### What is required
Reproduce the data below word for word, leaving out the picture markers.

### Excerpted data ###

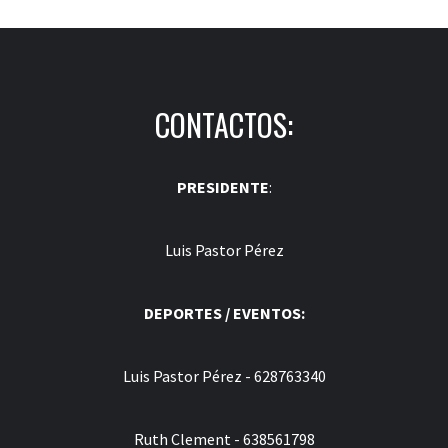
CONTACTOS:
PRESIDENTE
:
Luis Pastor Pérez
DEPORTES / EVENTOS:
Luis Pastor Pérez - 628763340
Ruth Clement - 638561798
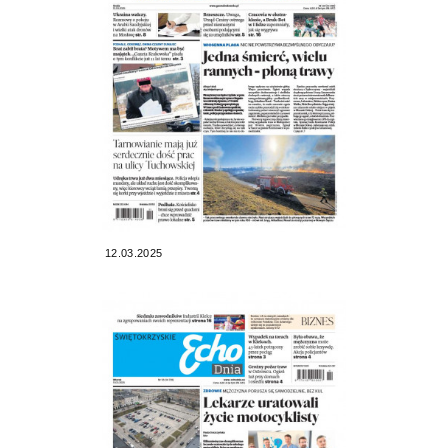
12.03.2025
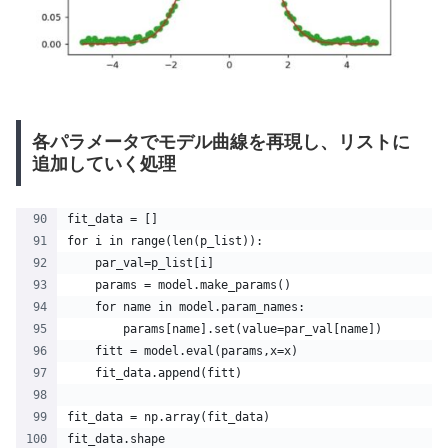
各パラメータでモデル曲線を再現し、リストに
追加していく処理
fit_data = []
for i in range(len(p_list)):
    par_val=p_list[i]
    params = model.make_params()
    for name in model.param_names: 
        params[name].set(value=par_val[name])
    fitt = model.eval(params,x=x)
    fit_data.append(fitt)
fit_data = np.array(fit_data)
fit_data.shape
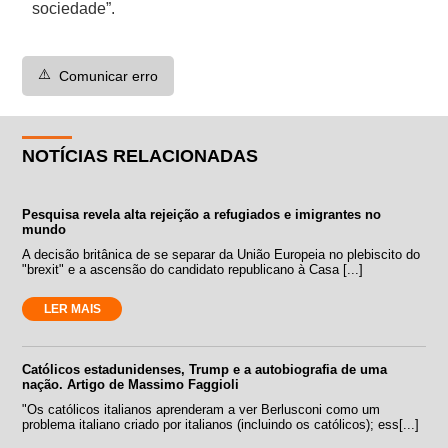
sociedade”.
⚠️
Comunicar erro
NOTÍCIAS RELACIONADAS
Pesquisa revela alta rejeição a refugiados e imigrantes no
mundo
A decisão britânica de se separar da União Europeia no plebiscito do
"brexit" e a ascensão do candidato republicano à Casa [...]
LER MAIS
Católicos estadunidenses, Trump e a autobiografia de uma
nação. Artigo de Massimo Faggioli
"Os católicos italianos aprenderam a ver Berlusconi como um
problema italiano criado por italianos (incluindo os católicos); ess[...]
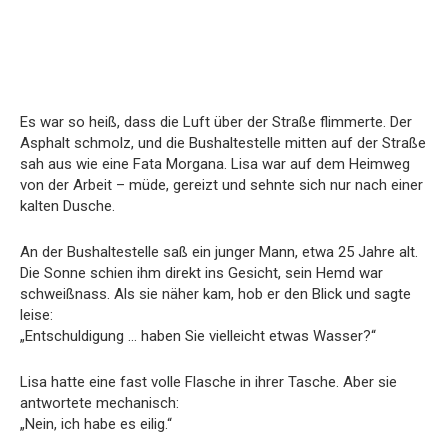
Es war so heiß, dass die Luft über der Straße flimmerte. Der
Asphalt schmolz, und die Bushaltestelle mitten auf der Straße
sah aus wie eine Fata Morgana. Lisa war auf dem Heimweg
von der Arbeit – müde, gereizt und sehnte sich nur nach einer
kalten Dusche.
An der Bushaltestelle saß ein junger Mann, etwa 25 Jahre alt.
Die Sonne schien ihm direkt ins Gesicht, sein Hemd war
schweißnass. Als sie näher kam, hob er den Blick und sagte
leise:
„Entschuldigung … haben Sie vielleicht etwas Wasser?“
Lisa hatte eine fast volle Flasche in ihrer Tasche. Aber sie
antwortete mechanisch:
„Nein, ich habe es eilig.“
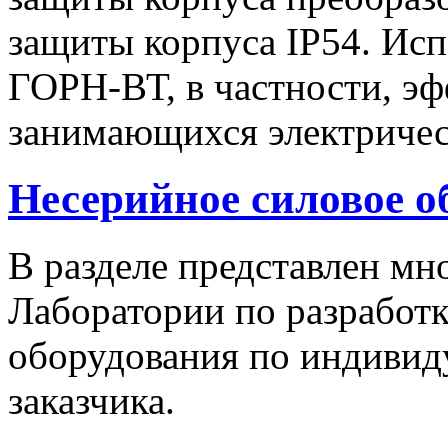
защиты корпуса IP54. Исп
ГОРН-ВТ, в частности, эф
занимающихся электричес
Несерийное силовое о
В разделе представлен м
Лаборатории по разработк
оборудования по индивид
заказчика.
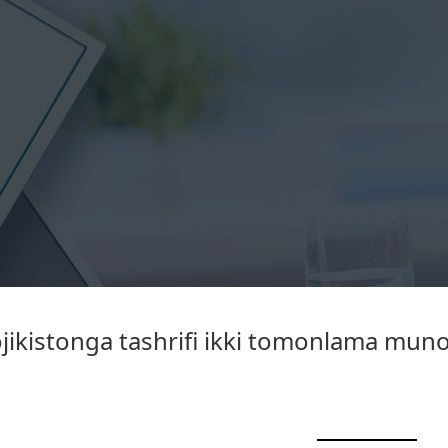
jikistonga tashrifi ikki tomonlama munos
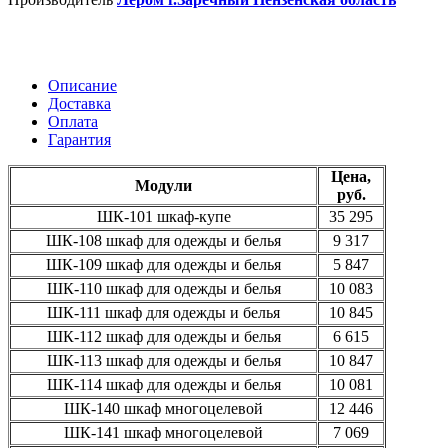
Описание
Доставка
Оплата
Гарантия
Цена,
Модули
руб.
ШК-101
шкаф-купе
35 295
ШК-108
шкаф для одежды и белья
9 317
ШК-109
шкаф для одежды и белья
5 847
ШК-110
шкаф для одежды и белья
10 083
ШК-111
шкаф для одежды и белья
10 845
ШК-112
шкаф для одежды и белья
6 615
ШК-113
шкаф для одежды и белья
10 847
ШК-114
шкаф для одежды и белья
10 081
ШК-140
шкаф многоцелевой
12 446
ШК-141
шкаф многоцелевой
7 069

###

### Exercise solution
CONTACTOS:
PRESIDENTE
:
Luis Pastor Pérez
DEPORTES / EVENTOS:
Luis Pastor Pérez - 628763340
Ruth Clement - 638561798
12.03.2025
各パラメータでモデル曲線を再現し、リストに
追加していく処理
fit_data = []
for i in range(len(p_list)):
    par_val=p_list[i]
    params = model.make_params()
    for name in model.param_names: 
        params[name].set(value=par_val[name])
    fitt = model.eval(params,x=x)
    fit_data.append(fitt)
fit_data = np.array(fit_data)
fit_data.shape
sociedade”.
⚠️
Comunicar erro
NOTÍCIAS RELACIONADAS
Pesquisa revela alta rejeição a refugiados e imigrantes no
mundo
A decisão britânica de se separar da União Europeia no plebiscito do
"brexit" e a ascensão do candidato republicano à Casa [...]
LER MAIS
Católicos estadunidenses, Trump e a autobiografia de uma
nação. Artigo de Massimo Faggioli
"Os católicos italianos aprenderam a ver Berlusconi como um
problema italiano criado por italianos (incluindo os católicos); ess[...]
Es war so heiß, dass die Luft über der Straße flimmerte. Der
Asphalt schmolz, und die Bushaltestelle mitten auf der Straße
sah aus wie eine Fata Morgana. Lisa war auf dem Heimweg
von der Arbeit – müde, gereizt und sehnte sich nur nach einer
kalten Dusche.
An der Bushaltestelle saß ein junger Mann, etwa 25 Jahre alt.
Die Sonne schien ihm direkt ins Gesicht, sein Hemd war
schweißnass. Als sie näher kam, hob er den Blick und sagte
leise:
„Entschuldigung … haben Sie vielleicht etwas Wasser?“
Lisa hatte eine fast volle Flasche in ihrer Tasche. Aber sie
antwortete mechanisch:
„Nein, ich habe es eilig.“
защиты корпуса IP54. Исп
ГОРН-ВТ, в частности, эф
занимающихся электричес
Несерийное силовое о
В разделе представлен м
Лаборатории по разработк
оборудования по индивид
заказчика.
jikistonga tashrifi ikki tomonlama munos
Описание
Доставка
Оплата
Гарантия
Цена,
Модули
руб.
ШК-101
шкаф-купе
35 295
ШК-108
шкаф для одежды и белья
9 317
ШК-109
шкаф для одежды и белья
5 847
ШК-110
шкаф для одежды и белья
10 083
ШК-111
шкаф для одежды и белья
10 845
ШК-112
шкаф для одежды и белья
6 615
ШК-113
шкаф для одежды и белья
10 847
ШК-114
шкаф для одежды и белья
10 081
ШК-140
шкаф многоцелевой
12 446
ШК-141
шкаф многоцелевой
7 069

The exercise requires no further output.